I really like roasting a hunk of ribeye in the oven, and then slicing it. Kim rubs the meat with salt, pepper and granulated garlic (pretty heavily) and roasts, uncovered, in a 375 oven until it reaches an internal temp of 120-125, and then removes it from the oven, covers with foil and lets it stand for 5-7 minutes. That's for medium rare.
Add a baked potato with sour cream and asparagus spears, and you have a feast!
 
Simple point. Unless you have a meat saw, you will have a difficult time cutting a whole bone in rib. Most vendors list primals as whole boneless rib or strip.

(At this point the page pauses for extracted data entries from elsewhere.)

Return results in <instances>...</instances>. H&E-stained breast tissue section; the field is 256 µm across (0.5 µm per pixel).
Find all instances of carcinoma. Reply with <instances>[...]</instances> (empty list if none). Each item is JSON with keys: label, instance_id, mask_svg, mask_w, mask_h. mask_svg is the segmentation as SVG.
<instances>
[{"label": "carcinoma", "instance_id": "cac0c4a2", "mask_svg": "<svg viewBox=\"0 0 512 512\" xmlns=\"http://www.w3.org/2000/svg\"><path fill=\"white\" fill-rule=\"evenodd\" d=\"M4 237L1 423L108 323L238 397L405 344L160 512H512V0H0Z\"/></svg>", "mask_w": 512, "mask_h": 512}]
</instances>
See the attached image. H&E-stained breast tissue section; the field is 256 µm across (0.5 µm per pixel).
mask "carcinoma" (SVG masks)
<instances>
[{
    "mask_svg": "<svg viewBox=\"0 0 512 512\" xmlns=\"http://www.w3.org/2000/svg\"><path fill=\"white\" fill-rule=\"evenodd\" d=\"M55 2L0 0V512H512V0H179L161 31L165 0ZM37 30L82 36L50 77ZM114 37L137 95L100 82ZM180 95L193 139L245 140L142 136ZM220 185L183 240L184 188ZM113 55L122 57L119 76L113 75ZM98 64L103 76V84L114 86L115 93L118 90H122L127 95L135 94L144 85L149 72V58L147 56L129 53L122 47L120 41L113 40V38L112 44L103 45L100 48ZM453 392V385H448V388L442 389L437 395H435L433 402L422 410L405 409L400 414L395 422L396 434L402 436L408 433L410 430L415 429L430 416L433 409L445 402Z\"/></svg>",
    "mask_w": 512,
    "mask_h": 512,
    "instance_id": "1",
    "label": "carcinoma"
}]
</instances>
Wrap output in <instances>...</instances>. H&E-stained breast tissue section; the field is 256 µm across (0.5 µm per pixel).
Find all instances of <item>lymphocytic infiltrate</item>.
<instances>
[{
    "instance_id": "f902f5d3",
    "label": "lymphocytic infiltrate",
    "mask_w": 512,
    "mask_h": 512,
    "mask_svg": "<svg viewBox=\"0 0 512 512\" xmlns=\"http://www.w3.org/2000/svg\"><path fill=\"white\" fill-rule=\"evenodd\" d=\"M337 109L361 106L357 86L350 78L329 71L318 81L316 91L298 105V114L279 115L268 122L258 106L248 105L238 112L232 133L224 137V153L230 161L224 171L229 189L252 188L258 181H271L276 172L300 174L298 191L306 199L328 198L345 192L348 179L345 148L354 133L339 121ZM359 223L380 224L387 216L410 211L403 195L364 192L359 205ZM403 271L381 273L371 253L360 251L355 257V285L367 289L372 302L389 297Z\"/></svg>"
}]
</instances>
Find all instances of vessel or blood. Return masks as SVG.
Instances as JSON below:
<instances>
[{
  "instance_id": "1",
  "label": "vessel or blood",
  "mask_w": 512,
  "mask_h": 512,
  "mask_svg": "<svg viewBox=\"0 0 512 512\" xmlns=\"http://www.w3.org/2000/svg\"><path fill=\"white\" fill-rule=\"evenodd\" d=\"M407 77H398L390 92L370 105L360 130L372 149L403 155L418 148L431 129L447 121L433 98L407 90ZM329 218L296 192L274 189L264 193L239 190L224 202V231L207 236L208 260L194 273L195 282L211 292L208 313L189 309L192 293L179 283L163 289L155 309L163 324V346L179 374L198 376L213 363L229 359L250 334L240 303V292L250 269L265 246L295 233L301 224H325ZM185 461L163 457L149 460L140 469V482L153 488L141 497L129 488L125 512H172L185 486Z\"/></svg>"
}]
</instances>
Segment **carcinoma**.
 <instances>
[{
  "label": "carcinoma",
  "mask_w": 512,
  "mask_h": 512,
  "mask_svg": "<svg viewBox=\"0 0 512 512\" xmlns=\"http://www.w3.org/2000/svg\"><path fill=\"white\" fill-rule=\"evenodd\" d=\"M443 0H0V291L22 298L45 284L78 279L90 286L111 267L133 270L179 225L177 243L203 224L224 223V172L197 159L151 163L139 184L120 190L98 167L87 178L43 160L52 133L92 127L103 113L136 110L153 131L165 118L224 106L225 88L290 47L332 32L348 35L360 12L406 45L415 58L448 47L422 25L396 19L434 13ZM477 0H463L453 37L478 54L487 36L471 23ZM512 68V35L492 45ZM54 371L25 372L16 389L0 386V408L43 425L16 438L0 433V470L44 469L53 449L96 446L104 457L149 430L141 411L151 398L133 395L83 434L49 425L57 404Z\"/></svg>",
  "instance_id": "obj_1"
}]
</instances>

I buy them from Costco and buy prime. Age them in the Cryovac bag for 6 weeks or so, and you have the same cut as a high quality restaurant.

I was paying $6.50 or so for prime whole ribs and strips 3 months ago. Today $10.99.

FWIW: A whole rib or strip is the whole primal, a rib roast is a smaller cut, usually around a 6 inch or so cut. Roasts are often cut from the chuck end of the whole rib. The steaks are cut from the loin end. Not all the time, but often.